Multiple Linear Regression

Multiple Linear Regression

  • Examines relationship between one dependent variable and multiple independent variables.

Benefits Over Simple Regression

  • Incorporates multiple predictors for combined effects.

  • Improved predictive accuracy through simultaneous consideration of predictors.

  • Controls for confounding variables, isolating unique contributions.

  • Assesses relative importance of each predictor variable.

Assumptions Pre and Post-Test

  • Pre-Test: 1) Linear relationship between variables; 2) No multicollinearity (correlation < .80).

  • Post-Test: Multivariate normality of residuals; homoscedasticity of residuals.

Example Scenario: Real Estate

  • Dependent Variable: House prices

  • Independent Variables: Size, number of bedrooms, bathrooms, distance from city centre, violent crime rate.

Regression Statistics Overview

  • Sample Data: Shows different predictors and their influence on house prices.

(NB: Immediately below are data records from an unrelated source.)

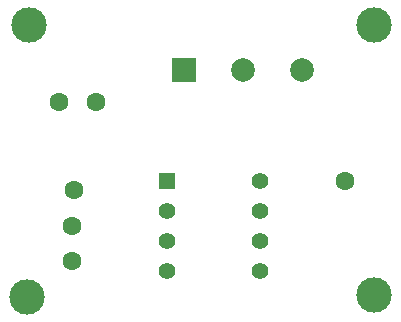
<source format=gtl>
%FSDAX24Y24*%
%MOIN*%
%SFA1B1*%

%IPPOS*%
%ADD10R,0.078740X0.078740*%
%ADD11C,0.078740*%
%ADD12C,0.055120*%
%ADD13R,0.055120X0.055120*%
%ADD14C,0.062990*%
%ADD15C,0.118110*%
%LNpcb_dac_mp-1*%
%LPD*%
G54D10*
X006581Y008900D03*
G54D11*
X008550Y008900D03*
X010518D03*
G54D12*
X006000Y003200D03*
Y004200D03*
Y002200D03*
X009099D03*
Y005200D03*
Y003200D03*
Y004200D03*
G54D13*
X006000Y005200D03*
G54D14*
X011950Y005200D03*
X003650Y007850D03*
X002850Y002550D03*
Y003700D03*
X002900Y004900D03*
X002400Y007850D03*
G54D15*
X012900Y010400D03*
X001400D03*
X012900Y001400D03*
X001350Y001350D03*
M02*
</source>
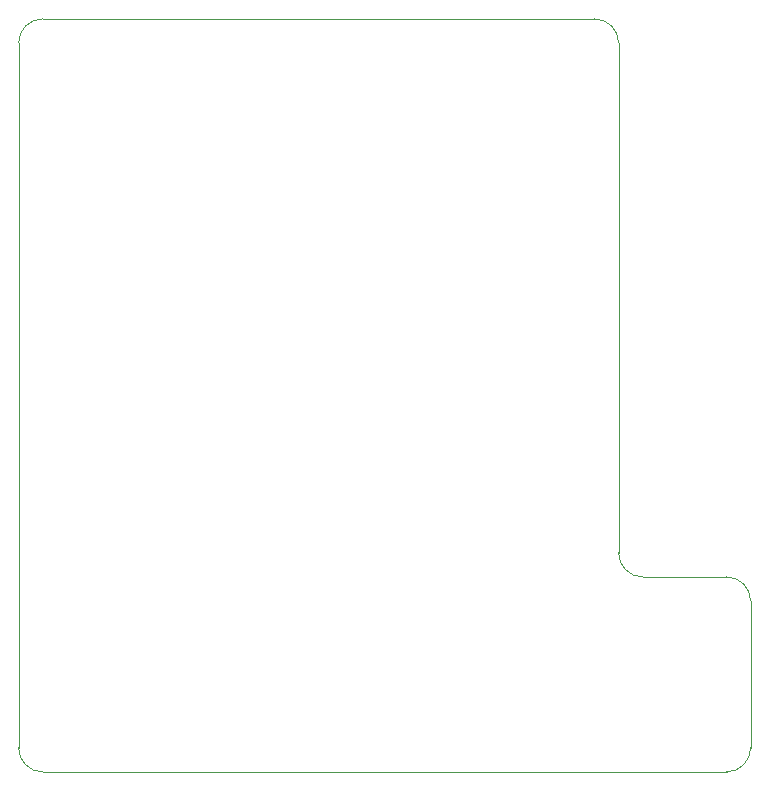
<source format=gbr>
%TF.GenerationSoftware,KiCad,Pcbnew,(5.1.9)-1*%
%TF.CreationDate,2021-04-28T16:43:30+10:00*%
%TF.ProjectId,ESP32-D1Mini-HUB75,45535033-322d-4443-914d-696e692d4855,rev?*%
%TF.SameCoordinates,Original*%
%TF.FileFunction,Profile,NP*%
%FSLAX46Y46*%
G04 Gerber Fmt 4.6, Leading zero omitted, Abs format (unit mm)*
G04 Created by KiCad (PCBNEW (5.1.9)-1) date 2021-04-28 16:43:30*
%MOMM*%
%LPD*%
G01*
G04 APERTURE LIST*
%TA.AperFunction,Profile*%
%ADD10C,0.050000*%
%TD*%
G04 APERTURE END LIST*
D10*
X119634000Y-109220000D02*
G75*
G02*
X121666000Y-111252000I0J-2032000D01*
G01*
X70866000Y-111252000D02*
G75*
G02*
X72898000Y-109220000I2032000J0D01*
G01*
X72898000Y-172974000D02*
G75*
G02*
X70866000Y-170942000I0J2032000D01*
G01*
X130810000Y-156464000D02*
G75*
G02*
X132842000Y-158496000I0J-2032000D01*
G01*
X132842000Y-170942000D02*
G75*
G02*
X130810000Y-172974000I-2032000J0D01*
G01*
X123698000Y-156464000D02*
G75*
G02*
X121666000Y-154432000I0J2032000D01*
G01*
X119634000Y-109220000D02*
X72898000Y-109220000D01*
X121666000Y-154432000D02*
X121666000Y-111252000D01*
X130810000Y-156464000D02*
X123698000Y-156464000D01*
X132842000Y-170942000D02*
X132842000Y-158496000D01*
X72898000Y-172974000D02*
X130810000Y-172974000D01*
X70866000Y-111252000D02*
X70866000Y-170942000D01*
M02*

</source>
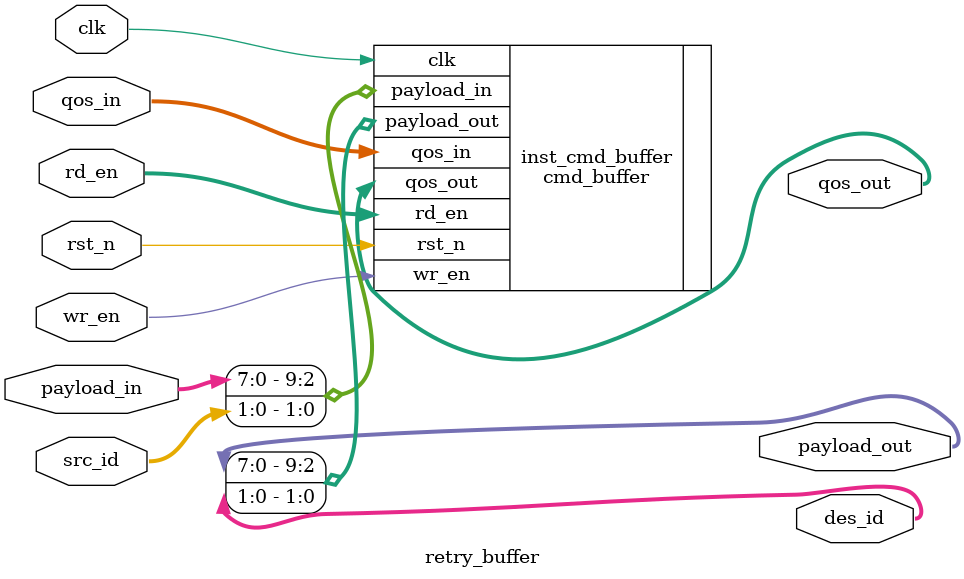
<source format=v>
module retry_buffer #(
    parameter   TIME_OUT_ns   = 10, 
    parameter   ENTYR_NUM     = 32, 
    parameter   QOS_CLASS_NUM = 4, 
    parameter   SRC_NODE_W    = 2, 
    parameter   PAYLD_BW      = 8
    // parameter   TRANS_NUM_W = 5; 
) (
    input               clk, 
    input               rst_n, 

    input                                  wr_en,
    input [$clog2(QOS_CLASS_NUM)     -1:0] qos_in, 
    input [SRC_NODE_W                -1:0] src_id, 
    input [PAYLD_BW                  -1:0] payload_in, 

    input  [QOS_CLASS_NUM            -1:0] rd_en,
    output [$clog2(QOS_CLASS_NUM)    -1:0] qos_out, 
    output [PAYLD_BW                 -1:0] payload_out, 
    output [SRC_NODE_W               -1:0] des_id


);


cmd_buffer #(
    .TIME_OUT_ns            (   TIME_OUT_ns             ),
    .ENTYR_NUM              (   ENTYR_NUM               ),
    .QOS_CLASS_NUM          (   QOS_CLASS_NUM           ), 
    .PAYLD_BW               (   PAYLD_BW + SRC_NODE_W   )
) inst_cmd_buffer(
    .clk                    (   clk                     ), 
    .rst_n                  (   rst_n                   ), 

    .wr_en                  (   wr_en                   ),
    .qos_in                 (   qos_in                  ), 
    .payload_in             (   {payload_in, src_id}    ), 

    .rd_en                  (   rd_en                   ),
    .payload_out            (   {payload_out, des_id}   ), 
    .qos_out                (   qos_out                 )

);




    
endmodule
</source>
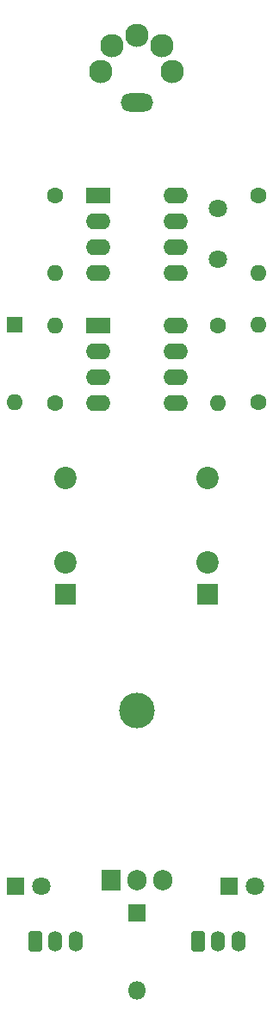
<source format=gbr>
%TF.GenerationSoftware,KiCad,Pcbnew,9.0.1*%
%TF.CreationDate,2025-06-09T19:24:01+10:00*%
%TF.ProjectId,MIDI_to_CV,4d494449-5f74-46f5-9f43-562e6b696361,rev?*%
%TF.SameCoordinates,Original*%
%TF.FileFunction,Soldermask,Bot*%
%TF.FilePolarity,Negative*%
%FSLAX46Y46*%
G04 Gerber Fmt 4.6, Leading zero omitted, Abs format (unit mm)*
G04 Created by KiCad (PCBNEW 9.0.1) date 2025-06-09 19:24:01*
%MOMM*%
%LPD*%
G01*
G04 APERTURE LIST*
G04 Aperture macros list*
%AMRoundRect*
0 Rectangle with rounded corners*
0 $1 Rounding radius*
0 $2 $3 $4 $5 $6 $7 $8 $9 X,Y pos of 4 corners*
0 Add a 4 corners polygon primitive as box body*
4,1,4,$2,$3,$4,$5,$6,$7,$8,$9,$2,$3,0*
0 Add four circle primitives for the rounded corners*
1,1,$1+$1,$2,$3*
1,1,$1+$1,$4,$5*
1,1,$1+$1,$6,$7*
1,1,$1+$1,$8,$9*
0 Add four rect primitives between the rounded corners*
20,1,$1+$1,$2,$3,$4,$5,0*
20,1,$1+$1,$4,$5,$6,$7,0*
20,1,$1+$1,$6,$7,$8,$9,0*
20,1,$1+$1,$8,$9,$2,$3,0*%
G04 Aperture macros list end*
%ADD10C,1.800000*%
%ADD11C,3.500000*%
%ADD12R,1.905000X2.000000*%
%ADD13O,1.905000X2.000000*%
%ADD14R,2.000000X2.000000*%
%ADD15C,2.200000*%
%ADD16C,1.600000*%
%ADD17O,1.600000X1.600000*%
%ADD18R,1.800000X1.800000*%
%ADD19O,1.800000X1.800000*%
%ADD20RoundRect,0.291666X-0.408334X-0.708334X0.408334X-0.708334X0.408334X0.708334X-0.408334X0.708334X0*%
%ADD21O,1.400000X2.000000*%
%ADD22R,2.400000X1.600000*%
%ADD23O,2.400000X1.600000*%
%ADD24R,1.600000X1.600000*%
%ADD25C,2.300000*%
%ADD26O,3.200000X1.800000*%
G04 APERTURE END LIST*
D10*
%TO.C,C1*%
X173000000Y-76500000D03*
X173000000Y-71500000D03*
%TD*%
D11*
%TO.C,U3*%
X165000000Y-120840000D03*
D12*
X162460000Y-137500000D03*
D13*
X165000000Y-137500000D03*
X167540000Y-137500000D03*
%TD*%
D14*
%TO.C,J3*%
X158000000Y-109400000D03*
D15*
X158000000Y-106300000D03*
X158000000Y-98000000D03*
%TD*%
D16*
%TO.C,R4*%
X177000000Y-70190000D03*
D17*
X177000000Y-77810000D03*
%TD*%
D18*
%TO.C,D2*%
X165000000Y-140750000D03*
D19*
X165000000Y-148370000D03*
%TD*%
D16*
%TO.C,R5*%
X173000000Y-83000000D03*
D17*
X173000000Y-90620000D03*
%TD*%
D20*
%TO.C,J4*%
X155000000Y-143500000D03*
D21*
X157000000Y-143500000D03*
X159000000Y-143500000D03*
%TD*%
D14*
%TO.C,J2*%
X172000000Y-109400000D03*
D15*
X172000000Y-106300000D03*
X172000000Y-98000000D03*
%TD*%
D22*
%TO.C,U2*%
X161190000Y-83000000D03*
D23*
X161190000Y-85540000D03*
X161190000Y-88080000D03*
X161190000Y-90620000D03*
X168810000Y-90620000D03*
X168810000Y-88080000D03*
X168810000Y-85540000D03*
X168810000Y-83000000D03*
%TD*%
D24*
%TO.C,D1*%
X153000000Y-82940000D03*
D17*
X153000000Y-90560000D03*
%TD*%
D22*
%TO.C,U1*%
X161190000Y-70190000D03*
D23*
X161190000Y-72730000D03*
X161190000Y-75270000D03*
X161190000Y-77810000D03*
X168810000Y-77810000D03*
X168810000Y-75270000D03*
X168810000Y-72730000D03*
X168810000Y-70190000D03*
%TD*%
D16*
%TO.C,R2*%
X157000000Y-90620000D03*
D17*
X157000000Y-83000000D03*
%TD*%
D20*
%TO.C,J5*%
X171000000Y-143550000D03*
D21*
X173000000Y-143550000D03*
X175000000Y-143550000D03*
%TD*%
D18*
%TO.C,C2*%
X153100000Y-138162500D03*
D10*
X155600000Y-138162500D03*
%TD*%
D16*
%TO.C,R3*%
X177000000Y-90500000D03*
D17*
X177000000Y-82880000D03*
%TD*%
D16*
%TO.C,R1*%
X157000000Y-70190000D03*
D17*
X157000000Y-77810000D03*
%TD*%
D25*
%TO.C,J1*%
X168500000Y-58000000D03*
X165000000Y-54500000D03*
X161500000Y-58000000D03*
X167474874Y-55525126D03*
X162525126Y-55525126D03*
D26*
X165000000Y-61100000D03*
%TD*%
D18*
%TO.C,C3*%
X174100000Y-138162500D03*
D10*
X176600000Y-138162500D03*
%TD*%
M02*

</source>
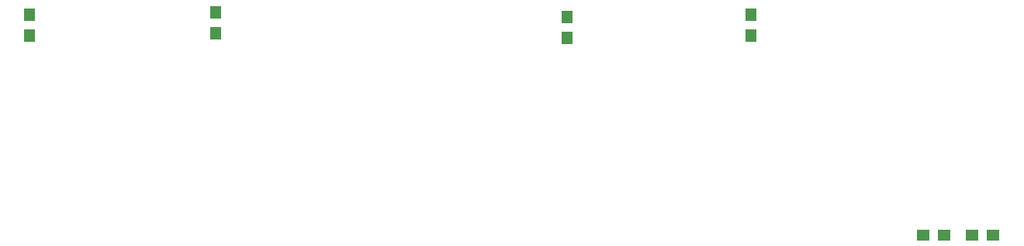
<source format=gtp>
G04*
G04 #@! TF.GenerationSoftware,Altium Limited,Altium Designer,20.0.9 (164)*
G04*
G04 Layer_Color=8421504*
%FSLAX25Y25*%
%MOIN*%
G70*
G01*
G75*
%ADD16R,0.05500X0.04500*%
%ADD17R,0.04500X0.05500*%
D16*
X651000Y127000D02*
D03*
X642000D02*
D03*
X630000D02*
D03*
X621000D02*
D03*
D17*
X237000Y213000D02*
D03*
Y222000D02*
D03*
X317000Y214000D02*
D03*
Y223000D02*
D03*
X468000Y212000D02*
D03*
Y221000D02*
D03*
X547000Y213000D02*
D03*
Y222000D02*
D03*
M02*

</source>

Key Assumptions of Regression

  • Continuous variables in pairs; linear and homoscedastic relationships.

Multiple Regression Model Creation

  • Focused on factors like house size, number of bedrooms, etc.

  • Importance of checking for multicollinearity via correlation matrices.

Important Metrics

  • Adjusted R-squared: Proportion of variance explained by predictors.

  • Coefficients: Estimated changes in dependent variable per unit change in predictor.

  • Significance Levels (p-values): Determine statistical significance of coefficients.

Homoscedasticity and Normality

  • Residuals should show consistent variance (homoscedasticity) and normal distribution.

Key Findings from Model

  • Significant predictors: Number of bedrooms, distance to city.

  • Non-significant predictors: House size, number of bathrooms, violent crime rate.

Takeaways

  • Multiple regression assesses effects of multiple variables on one dependent variable.

  • Useful for prediction, but does not confirm causality due to possible omitted variables.